READING TEXT:
----
Coronavirus, Ads and People at Home

Posted on in Blog

Observations of Consumer Behavior through a PPC Lens

We’ve seen reports from all over about how coronavirus (COVID-19) is changing the way we use the internet. At Oneupweb, we’ve noticed some interesting changes in the way people interact online since states began declaring states of emergency. For a higher education client’s paid media campaigns, there have been eye-opening changes in the devices being used to access ads, the number of conversions based on parenting status and which gender now sees more ads.

We’re sharing our observations, based on PPC data, from within the isolation economy.

Unequal Impact  

Parents get it.

Having children in your residence is clearly having an impact on consumer behavior during the COVID-19 pandemic. A few weeks ago, our agency developed a hunch that parents would be experiencing this time much differently than non-parents, which would translate to differences in how they interacted with ads.

The results have been remarkable.

In the last two weeks, we’ve seen 80% to 90% of ad conversions come from audiences that are not parents. It’s surprises like this that make digital marketing during coronavirus a wild ride.

Bar graph of higher-ed display ad conversions, showing that non-parents converted most after the pandemic started

What is happening within homes?

For some clients, we had already been segmenting audiences by gender to get an idea of the differences between men’s and women’s daily searches and ad interactions.

The side benefit of this is that it created a natural experiment that allowed us to detect behavioral changes in men and women before and after shelter-in-place orders.

Historically, we usually see overall ad impressions served to each gender equally and, at times, swinging to a 60-40 split for one gender or the other, depending on the product or service.

But in the past few weeks since COVID-19 really took hold in America, we’re seeing a ratio closer to 70-30 overall of men to women seeing advertisements. One client was showing ads to a 97% male audience.

Bar graph of franchise development display ad impressions, showing that men became predominant audience after pandemic began

And here’s where they’re watching …

Early in March – before the stock market crashed and before unemployment claims spiked – we were seeing interesting “sessions by device” anomalies. Clients that, month after month, were seeing a vast majority (65% to 80%) of their website traffic from mobile devices began seeing decreasing mobile use and increasing desktop plus tablet sessions.
----
RECORD EXTRACTS:
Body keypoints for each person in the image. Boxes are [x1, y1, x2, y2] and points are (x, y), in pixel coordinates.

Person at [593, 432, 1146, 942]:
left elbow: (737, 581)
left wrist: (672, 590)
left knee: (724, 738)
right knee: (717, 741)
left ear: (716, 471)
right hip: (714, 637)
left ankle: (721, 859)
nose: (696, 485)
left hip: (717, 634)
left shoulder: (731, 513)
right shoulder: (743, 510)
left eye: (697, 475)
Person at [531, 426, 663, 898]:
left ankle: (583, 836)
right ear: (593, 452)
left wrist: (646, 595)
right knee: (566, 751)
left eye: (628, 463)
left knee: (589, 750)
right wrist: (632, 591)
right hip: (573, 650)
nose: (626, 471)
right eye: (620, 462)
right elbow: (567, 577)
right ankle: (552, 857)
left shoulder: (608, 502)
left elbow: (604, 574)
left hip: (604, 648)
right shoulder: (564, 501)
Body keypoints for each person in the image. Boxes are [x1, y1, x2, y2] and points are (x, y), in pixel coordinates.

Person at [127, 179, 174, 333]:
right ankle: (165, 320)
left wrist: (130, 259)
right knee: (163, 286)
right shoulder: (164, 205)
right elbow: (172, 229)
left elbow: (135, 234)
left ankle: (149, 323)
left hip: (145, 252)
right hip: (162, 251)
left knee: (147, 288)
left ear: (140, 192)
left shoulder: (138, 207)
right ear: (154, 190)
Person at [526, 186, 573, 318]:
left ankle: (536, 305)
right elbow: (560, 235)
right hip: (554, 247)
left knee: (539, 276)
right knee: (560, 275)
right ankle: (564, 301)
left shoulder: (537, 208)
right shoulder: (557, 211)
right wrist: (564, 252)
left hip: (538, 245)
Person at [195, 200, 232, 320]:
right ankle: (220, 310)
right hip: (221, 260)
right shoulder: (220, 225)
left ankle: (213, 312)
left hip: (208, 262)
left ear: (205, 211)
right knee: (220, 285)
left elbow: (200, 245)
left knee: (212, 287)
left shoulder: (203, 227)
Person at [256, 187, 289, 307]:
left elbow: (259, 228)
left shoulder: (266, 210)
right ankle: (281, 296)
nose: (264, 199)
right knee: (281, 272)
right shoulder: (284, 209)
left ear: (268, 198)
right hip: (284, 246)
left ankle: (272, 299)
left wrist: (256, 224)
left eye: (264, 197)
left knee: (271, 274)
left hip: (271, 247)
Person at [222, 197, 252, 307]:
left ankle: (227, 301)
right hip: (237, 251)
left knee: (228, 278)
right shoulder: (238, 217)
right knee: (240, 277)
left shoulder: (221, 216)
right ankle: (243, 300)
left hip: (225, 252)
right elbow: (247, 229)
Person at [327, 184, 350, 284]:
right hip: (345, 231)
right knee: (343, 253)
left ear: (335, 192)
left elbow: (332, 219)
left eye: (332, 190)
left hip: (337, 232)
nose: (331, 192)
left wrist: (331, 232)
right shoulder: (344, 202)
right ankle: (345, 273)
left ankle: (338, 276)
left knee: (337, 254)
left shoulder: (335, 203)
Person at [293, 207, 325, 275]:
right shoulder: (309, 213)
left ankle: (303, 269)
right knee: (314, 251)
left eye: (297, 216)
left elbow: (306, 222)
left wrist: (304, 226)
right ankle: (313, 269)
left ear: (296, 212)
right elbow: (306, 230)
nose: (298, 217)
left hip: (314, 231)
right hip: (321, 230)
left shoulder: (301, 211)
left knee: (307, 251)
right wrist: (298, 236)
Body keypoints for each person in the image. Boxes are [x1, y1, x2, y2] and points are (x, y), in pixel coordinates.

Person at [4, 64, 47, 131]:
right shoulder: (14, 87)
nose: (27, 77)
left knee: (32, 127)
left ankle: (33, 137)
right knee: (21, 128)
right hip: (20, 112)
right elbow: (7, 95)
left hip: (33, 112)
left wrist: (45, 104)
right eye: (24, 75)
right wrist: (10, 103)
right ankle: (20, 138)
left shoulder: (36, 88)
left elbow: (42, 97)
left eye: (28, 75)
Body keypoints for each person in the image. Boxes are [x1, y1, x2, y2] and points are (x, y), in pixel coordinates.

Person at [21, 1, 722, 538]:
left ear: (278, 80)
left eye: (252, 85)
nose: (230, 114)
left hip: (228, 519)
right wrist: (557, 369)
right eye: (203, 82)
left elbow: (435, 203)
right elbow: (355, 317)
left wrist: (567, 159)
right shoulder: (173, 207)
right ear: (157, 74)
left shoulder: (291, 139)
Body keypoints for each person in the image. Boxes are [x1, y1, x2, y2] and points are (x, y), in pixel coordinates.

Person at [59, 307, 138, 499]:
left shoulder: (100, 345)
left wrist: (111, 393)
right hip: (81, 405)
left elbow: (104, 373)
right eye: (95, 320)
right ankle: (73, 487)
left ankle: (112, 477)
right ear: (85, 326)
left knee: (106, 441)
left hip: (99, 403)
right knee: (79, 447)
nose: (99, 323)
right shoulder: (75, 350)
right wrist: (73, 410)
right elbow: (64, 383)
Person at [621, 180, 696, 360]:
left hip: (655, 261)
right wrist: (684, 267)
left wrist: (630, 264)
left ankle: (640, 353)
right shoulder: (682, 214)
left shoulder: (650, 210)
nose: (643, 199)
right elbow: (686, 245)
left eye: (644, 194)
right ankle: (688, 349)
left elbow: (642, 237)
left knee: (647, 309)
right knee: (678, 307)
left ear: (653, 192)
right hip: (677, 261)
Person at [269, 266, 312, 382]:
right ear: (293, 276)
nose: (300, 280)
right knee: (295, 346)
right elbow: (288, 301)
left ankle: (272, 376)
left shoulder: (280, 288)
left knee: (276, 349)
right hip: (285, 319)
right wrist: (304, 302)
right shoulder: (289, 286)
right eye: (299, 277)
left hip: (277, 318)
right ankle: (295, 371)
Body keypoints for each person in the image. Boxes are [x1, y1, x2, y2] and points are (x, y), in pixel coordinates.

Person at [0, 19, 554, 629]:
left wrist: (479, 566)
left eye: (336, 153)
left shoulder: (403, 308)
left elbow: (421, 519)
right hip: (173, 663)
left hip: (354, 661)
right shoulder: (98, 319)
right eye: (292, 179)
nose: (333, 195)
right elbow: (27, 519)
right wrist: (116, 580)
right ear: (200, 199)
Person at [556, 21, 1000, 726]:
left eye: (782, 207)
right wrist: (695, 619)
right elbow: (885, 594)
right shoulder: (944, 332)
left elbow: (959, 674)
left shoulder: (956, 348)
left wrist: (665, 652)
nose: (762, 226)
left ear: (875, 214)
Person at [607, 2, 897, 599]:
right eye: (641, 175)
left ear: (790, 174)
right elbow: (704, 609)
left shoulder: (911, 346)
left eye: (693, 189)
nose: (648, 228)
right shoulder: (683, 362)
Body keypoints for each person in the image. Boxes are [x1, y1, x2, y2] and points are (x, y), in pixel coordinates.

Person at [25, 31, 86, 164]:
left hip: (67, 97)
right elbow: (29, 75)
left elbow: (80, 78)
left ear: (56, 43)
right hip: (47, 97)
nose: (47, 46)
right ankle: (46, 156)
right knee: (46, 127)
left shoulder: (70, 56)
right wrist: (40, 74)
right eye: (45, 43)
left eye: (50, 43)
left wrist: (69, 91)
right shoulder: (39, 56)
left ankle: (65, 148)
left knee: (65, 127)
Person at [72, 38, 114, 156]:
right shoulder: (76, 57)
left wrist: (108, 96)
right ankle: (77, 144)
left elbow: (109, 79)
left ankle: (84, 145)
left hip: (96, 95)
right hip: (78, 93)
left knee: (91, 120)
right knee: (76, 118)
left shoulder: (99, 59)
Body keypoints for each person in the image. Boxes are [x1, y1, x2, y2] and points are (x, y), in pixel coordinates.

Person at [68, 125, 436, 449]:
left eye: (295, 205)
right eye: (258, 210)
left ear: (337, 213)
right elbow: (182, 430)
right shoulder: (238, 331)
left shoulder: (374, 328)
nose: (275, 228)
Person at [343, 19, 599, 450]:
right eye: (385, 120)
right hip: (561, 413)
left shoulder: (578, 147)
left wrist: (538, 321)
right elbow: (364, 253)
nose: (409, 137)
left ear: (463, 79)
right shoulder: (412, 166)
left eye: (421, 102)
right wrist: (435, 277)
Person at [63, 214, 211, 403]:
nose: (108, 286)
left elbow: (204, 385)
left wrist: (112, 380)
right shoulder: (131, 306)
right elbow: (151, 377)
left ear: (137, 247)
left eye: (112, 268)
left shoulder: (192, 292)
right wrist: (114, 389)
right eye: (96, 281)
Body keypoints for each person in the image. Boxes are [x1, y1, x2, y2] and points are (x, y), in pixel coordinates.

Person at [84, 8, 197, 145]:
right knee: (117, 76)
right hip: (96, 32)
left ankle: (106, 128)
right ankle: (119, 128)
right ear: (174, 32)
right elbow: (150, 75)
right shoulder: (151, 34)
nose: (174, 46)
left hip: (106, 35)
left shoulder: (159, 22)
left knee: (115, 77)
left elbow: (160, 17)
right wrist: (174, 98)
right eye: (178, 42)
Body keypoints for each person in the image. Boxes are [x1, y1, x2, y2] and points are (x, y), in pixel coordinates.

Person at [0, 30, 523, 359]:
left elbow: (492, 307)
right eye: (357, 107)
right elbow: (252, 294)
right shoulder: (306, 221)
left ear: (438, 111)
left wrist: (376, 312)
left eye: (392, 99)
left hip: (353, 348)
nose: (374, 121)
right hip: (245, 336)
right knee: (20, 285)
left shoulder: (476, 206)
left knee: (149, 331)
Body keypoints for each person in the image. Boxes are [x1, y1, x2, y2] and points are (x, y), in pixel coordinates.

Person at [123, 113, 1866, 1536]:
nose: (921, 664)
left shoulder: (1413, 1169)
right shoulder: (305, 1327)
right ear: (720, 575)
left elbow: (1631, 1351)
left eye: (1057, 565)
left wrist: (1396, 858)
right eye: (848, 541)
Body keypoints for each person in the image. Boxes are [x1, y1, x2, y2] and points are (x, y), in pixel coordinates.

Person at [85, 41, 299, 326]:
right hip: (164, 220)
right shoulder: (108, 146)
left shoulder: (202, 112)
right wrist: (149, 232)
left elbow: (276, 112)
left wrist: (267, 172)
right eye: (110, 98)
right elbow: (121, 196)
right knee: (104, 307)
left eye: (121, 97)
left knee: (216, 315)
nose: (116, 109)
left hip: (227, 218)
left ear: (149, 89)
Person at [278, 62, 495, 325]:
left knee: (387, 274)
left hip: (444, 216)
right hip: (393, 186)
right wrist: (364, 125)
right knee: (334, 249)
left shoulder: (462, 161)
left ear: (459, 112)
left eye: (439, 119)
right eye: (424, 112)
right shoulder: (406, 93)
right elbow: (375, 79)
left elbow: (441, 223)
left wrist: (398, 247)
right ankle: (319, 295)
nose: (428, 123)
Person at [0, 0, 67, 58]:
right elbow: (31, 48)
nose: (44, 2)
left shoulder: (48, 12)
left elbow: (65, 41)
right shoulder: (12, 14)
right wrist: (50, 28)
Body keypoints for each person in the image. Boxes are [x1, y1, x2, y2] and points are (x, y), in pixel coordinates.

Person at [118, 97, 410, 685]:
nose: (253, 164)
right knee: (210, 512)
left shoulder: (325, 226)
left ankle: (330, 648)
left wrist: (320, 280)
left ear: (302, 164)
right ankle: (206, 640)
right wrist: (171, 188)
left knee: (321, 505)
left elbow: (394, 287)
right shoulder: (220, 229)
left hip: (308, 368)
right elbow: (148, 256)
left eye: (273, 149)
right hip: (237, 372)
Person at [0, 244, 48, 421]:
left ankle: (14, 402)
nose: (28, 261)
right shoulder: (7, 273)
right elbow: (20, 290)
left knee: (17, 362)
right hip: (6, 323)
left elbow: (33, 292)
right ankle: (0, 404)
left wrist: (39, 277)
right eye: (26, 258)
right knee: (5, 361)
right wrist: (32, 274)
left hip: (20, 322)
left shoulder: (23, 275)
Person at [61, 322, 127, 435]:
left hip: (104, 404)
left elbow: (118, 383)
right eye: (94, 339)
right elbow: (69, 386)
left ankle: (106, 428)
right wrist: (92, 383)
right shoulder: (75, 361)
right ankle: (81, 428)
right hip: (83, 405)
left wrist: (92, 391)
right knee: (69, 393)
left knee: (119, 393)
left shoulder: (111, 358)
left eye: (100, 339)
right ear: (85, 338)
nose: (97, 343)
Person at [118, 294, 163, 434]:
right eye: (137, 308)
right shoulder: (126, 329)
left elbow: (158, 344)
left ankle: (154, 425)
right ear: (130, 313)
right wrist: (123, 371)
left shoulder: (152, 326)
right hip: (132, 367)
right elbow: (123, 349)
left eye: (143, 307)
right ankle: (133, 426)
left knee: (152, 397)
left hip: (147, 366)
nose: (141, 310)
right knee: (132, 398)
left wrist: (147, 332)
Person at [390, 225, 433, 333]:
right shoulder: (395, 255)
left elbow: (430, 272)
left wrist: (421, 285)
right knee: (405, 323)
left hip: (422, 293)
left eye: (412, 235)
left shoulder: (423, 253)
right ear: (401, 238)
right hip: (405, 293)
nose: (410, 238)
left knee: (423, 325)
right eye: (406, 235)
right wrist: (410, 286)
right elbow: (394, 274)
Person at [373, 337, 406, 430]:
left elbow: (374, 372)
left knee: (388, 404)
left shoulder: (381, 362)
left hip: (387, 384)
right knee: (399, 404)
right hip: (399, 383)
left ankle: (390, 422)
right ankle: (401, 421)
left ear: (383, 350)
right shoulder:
----
TASK DESCRIPTION:
Reproduce the passage of the coronavirus and ads blog post from "Bar graph of higher-ed" up to and including "97% male audience.".

REPLY TO THE TASK:
Bar graph of higher-ed display ad conversions, showing that non-parents converted most after the pandemic started

What is happening within homes?

For some clients, we had already been segmenting audiences by gender to get an idea of the differences between men’s and women’s daily searches and ad interactions.

The side benefit of this is that it created a natural experiment that allowed us to detect behavioral changes in men and women before and after shelter-in-place orders.

Historically, we usually see overall ad impressions served to each gender equally and, at times, swinging to a 60-40 split for one gender or the other, depending on the product or service.

But in the past few weeks since COVID-19 really took hold in America, we’re seeing a ratio closer to 70-30 overall of men to women seeing advertisements. One client was showing ads to a 97% male audience.